CONSIGNE: Transcrivez l'ensemble des données ci-dessous en une liste JSON de chaînes, à raison d'une chaîne par ligne. Laissez de côté les lignes vides ainsi que les indications d'image.

DONNÉES DE L'EXERCICE:
==============================

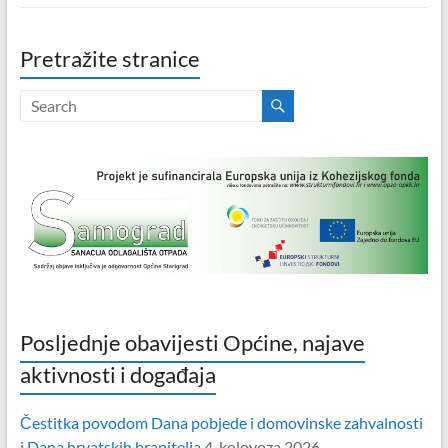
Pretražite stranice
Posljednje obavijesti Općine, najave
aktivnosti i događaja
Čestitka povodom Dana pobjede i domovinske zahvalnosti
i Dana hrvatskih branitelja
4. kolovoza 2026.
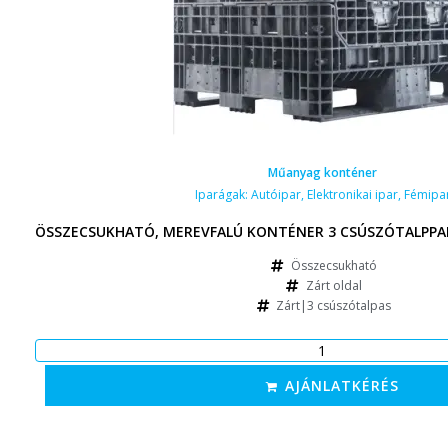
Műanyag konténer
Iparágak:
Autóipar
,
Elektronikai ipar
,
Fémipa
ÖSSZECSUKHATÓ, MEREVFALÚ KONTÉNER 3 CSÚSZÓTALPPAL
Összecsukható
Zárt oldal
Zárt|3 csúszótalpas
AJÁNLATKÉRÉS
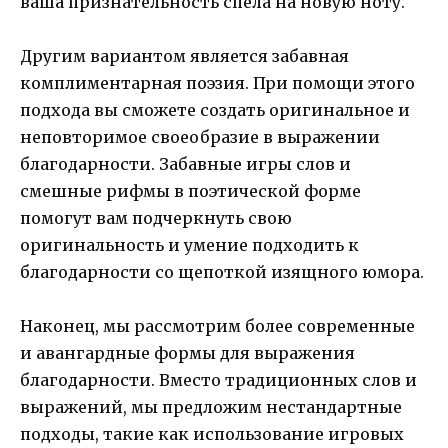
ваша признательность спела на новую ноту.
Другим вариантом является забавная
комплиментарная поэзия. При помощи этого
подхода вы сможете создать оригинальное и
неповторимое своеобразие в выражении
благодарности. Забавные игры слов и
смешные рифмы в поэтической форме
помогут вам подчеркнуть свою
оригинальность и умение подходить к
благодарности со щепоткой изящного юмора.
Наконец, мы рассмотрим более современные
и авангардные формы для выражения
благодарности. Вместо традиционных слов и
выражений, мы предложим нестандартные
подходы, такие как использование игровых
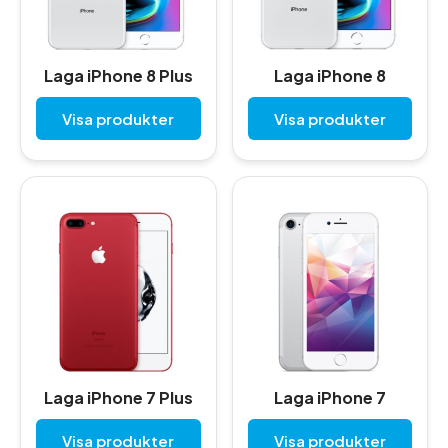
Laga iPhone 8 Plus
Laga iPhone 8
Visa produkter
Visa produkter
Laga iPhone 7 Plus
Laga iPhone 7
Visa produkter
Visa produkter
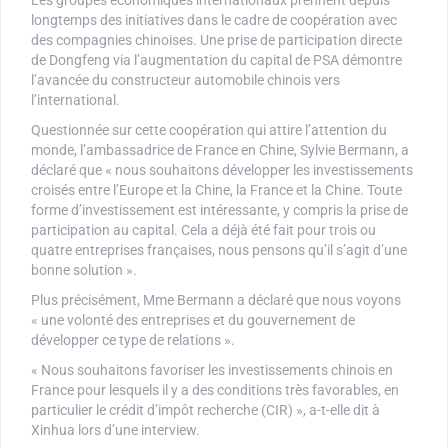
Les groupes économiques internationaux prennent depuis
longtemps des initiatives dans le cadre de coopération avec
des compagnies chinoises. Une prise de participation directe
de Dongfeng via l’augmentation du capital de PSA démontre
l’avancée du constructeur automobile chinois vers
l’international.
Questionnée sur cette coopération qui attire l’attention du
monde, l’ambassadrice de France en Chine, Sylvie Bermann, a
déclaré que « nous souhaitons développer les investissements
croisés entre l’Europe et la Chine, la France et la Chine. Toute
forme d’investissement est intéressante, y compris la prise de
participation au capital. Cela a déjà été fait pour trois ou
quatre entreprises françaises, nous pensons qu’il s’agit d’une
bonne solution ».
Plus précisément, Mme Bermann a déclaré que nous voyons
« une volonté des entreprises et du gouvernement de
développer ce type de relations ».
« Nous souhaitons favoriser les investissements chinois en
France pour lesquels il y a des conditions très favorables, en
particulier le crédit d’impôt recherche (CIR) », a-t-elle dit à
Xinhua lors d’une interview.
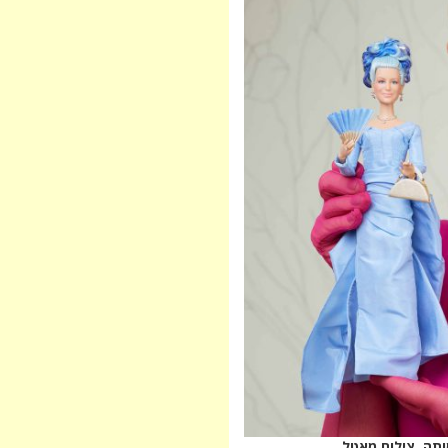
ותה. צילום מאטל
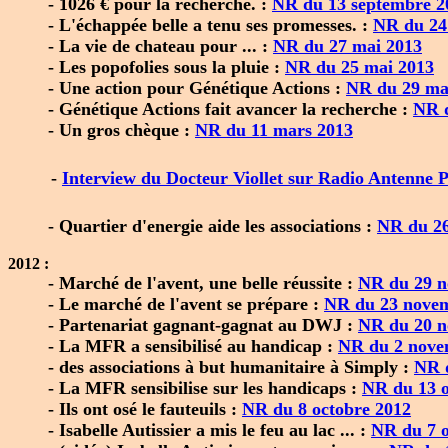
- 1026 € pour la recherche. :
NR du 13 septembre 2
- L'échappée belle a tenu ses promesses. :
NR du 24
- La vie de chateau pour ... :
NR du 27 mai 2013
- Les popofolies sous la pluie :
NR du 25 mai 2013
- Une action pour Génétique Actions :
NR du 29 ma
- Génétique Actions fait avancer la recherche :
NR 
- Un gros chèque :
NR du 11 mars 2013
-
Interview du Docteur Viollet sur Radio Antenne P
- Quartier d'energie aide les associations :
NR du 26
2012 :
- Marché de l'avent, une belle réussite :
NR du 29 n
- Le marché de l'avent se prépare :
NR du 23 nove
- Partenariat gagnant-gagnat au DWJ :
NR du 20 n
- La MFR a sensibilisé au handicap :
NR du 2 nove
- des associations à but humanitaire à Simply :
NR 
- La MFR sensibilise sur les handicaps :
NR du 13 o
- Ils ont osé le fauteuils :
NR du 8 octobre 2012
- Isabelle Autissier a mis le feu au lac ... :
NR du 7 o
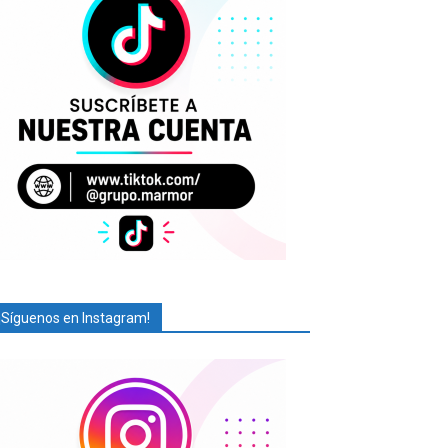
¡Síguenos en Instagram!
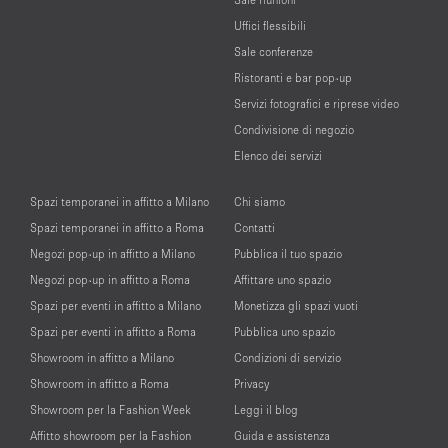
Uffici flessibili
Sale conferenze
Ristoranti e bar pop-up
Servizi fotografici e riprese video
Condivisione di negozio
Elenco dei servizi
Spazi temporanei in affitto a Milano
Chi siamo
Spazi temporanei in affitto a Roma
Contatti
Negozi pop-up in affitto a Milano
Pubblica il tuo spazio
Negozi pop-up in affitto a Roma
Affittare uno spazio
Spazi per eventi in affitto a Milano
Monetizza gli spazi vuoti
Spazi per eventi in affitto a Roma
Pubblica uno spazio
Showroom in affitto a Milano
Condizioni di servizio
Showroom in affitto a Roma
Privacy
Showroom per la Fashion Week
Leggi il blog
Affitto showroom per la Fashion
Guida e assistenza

==============================

RÉPONSE:
[
  "Pretražite stranice",
  "Posljednje obavijesti Općine, najave",
  "aktivnosti i događaja",
  "Čestitka povodom Dana pobjede i domovinske zahvalnosti",
  "i Dana hrvatskih branitelja",
  "4. kolovoza 2026.",
  "Műanyag konténer",
  "Iparágak:",
  "Autóipar",
  ",",
  "Elektronikai ipar",
  ",",
  "Fémipa",
  "ÖSSZECSUKHATÓ, MEREVFALÚ KONTÉNER 3 CSÚSZÓTALPPAL",
  "Összecsukható",
  "Zárt oldal",
  "Zárt|3 csúszótalpas",
  "AJÁNLATKÉRÉS",
  "ваша признательность спела на новую ноту.",
  "Другим вариантом является забавная",
  "комплиментарная поэзия. При помощи этого",
  "подхода вы сможете создать оригинальное и",
  "неповторимое своеобразие в выражении",
  "благодарности. Забавные игры слов и",
  "смешные рифмы в поэтической форме",
  "помогут вам подчеркнуть свою",
  "оригинальность и умение подходить к",
  "благодарности со щепоткой изящного юмора.",
  "Наконец, мы рассмотрим более современные",
  "и авангардные формы для выражения",
  "благодарности. Вместо традиционных слов и",
  "выражений, мы предложим нестандартные",
  "подходы, такие как использование игровых",
  "Laga iPhone 8 Plus",
  "Laga iPhone 8",
  "Visa produkter",
  "Visa produkter",
  "Laga iPhone 7 Plus",
  "Laga iPhone 7",
  "Visa produkter",
  "Visa produkter",
  "Les groupes économiques internationaux prennent depuis",
  "longtemps des initiatives dans le cadre de coopération avec",
  "des compagnies chinoises. Une prise de participation directe",
  "de Dongfeng via l’augmentation du capital de PSA démontre",
  "l’avancée du constructeur automobile chinois vers",
  "l’international.",
  "Questionnée sur cette coopération qui attire l’attention du",
  "monde, l’ambassadrice de France en Chine, Sylvie Bermann, a",
  "déclaré que « nous souhaitons développer les investissements",
  "croisés entre l’Europe et la Chine, la France et la Chine. Toute",
  "forme d’investissement est intéressante, y compris la prise de",
  "participation au capital. Cela a déjà été fait pour trois ou",
  "quatre entreprises françaises, nous pensons qu’il s’agit d’une",
  "bonne solution ».",
  "Plus précisément, Mme Bermann a déclaré que nous voyons",
  "« une volonté des entreprises et du gouvernement de",
  "développer ce type de relations ».",
  "« Nous souhaitons favoriser les investissements chinois en",
  "France pour lesquels il y a des conditions très favorables, en",
  "particulier le crédit d’impôt recherche (CIR) », a-t-elle dit à",
  "Xinhua lors d’une interview.",
  "ותה. צילום מאטל",
  "- 1026 € pour la recherche. :",
  "NR du 13 septembre 2",
  "- L'échappée belle a tenu ses promesses. :",
  "NR du 24",
  "- La vie de chateau pour ... :",
  "NR du 27 mai 2013",
  "- Les popofolies sous la pluie :",
  "NR du 25 mai 2013",
  "- Une action pour Génétique Actions :",
  "NR du 29 ma",
  "- Génétique Actions fait avancer la recherche :",
  "NR ",
  "- Un gros chèque :",
  "NR du 11 mars 2013",
  "-",
  "Interview du Docteur Viollet sur Radio Antenne P",
  "- Quartier d'energie aide les associations :",
  "NR du 26",
  "2012 :",
  "- Marché de l'avent, une belle réussite :",
  "NR du 29 n",
  "- Le marché de l'avent se prépare :",
  "NR du 23 nove",
  "- Partenariat gagnant-gagnat au DWJ :",
  "NR du 20 n",
  "- La MFR a sensibilisé au handicap :",
  "NR du 2 nove",
  "- des associations à but humanitaire à Simply :",
  "NR ",
  "- La MFR sensibilise sur les handicaps :",
  "NR du 13 o",
  "- Ils ont osé le fauteuils :",
  "NR du 8 octobre 2012",
  "- Isabelle Autissier a mis le feu au lac ... :",
  "NR du 7 o",
  "¡Síguenos en Instagram!",
  "Uffici flessibili",
  "Sale conferenze",
  "Ristoranti e bar pop-up",
  "Servizi fotografici e riprese video",
  "Condivisione di negozio",
  "Elenco dei servizi",
  "Spazi temporanei in affitto a Milano",
  "Chi siamo",
  "Spazi temporanei in affitto a Roma",
  "Contatti",
  "Negozi pop-up in affitto a Milano",
  "Pubblica il tuo spazio",
  "Negozi pop-up in affitto a Roma",
  "Affittare uno spazio",
  "Spazi per eventi in affitto a Milano",
  "Monetizza gli spazi vuoti",
  "Spazi per eventi in affitto a Roma",
  "Pubblica uno spazio",
  "Showroom in affitto a Milano",
  "Condizioni di servizio",
  "Showroom in affitto a Roma",
  "Privacy",
  "Showroom per la Fashion Week",
  "Leggi il blog",
  "Affitto showroom per la Fashion",
  "Guida e assistenza"
]